Entries shown START

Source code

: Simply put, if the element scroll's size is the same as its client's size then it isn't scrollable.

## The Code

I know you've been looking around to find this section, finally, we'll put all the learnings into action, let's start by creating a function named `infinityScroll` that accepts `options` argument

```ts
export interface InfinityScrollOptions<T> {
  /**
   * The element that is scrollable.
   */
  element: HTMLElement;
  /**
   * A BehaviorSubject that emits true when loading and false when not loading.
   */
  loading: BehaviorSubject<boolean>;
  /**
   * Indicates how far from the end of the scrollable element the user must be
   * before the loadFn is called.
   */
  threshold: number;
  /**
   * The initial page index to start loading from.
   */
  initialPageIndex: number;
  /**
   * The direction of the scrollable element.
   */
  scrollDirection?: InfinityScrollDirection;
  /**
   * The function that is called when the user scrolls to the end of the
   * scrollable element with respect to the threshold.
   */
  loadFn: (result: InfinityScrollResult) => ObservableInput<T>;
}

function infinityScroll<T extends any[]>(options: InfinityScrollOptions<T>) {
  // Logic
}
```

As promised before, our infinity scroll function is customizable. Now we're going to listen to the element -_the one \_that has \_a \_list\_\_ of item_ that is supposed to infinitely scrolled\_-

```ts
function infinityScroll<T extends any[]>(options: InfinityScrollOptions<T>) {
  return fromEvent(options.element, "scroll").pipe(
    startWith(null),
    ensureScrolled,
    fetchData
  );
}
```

Entries shown END

What the exercise asks: Taking the records above as input, show every line in which the word "loadFn" is present.

Task response:
   * before the loadFn is called.
  loadFn: (result: InfinityScrollResult) => ObservableInput<T>;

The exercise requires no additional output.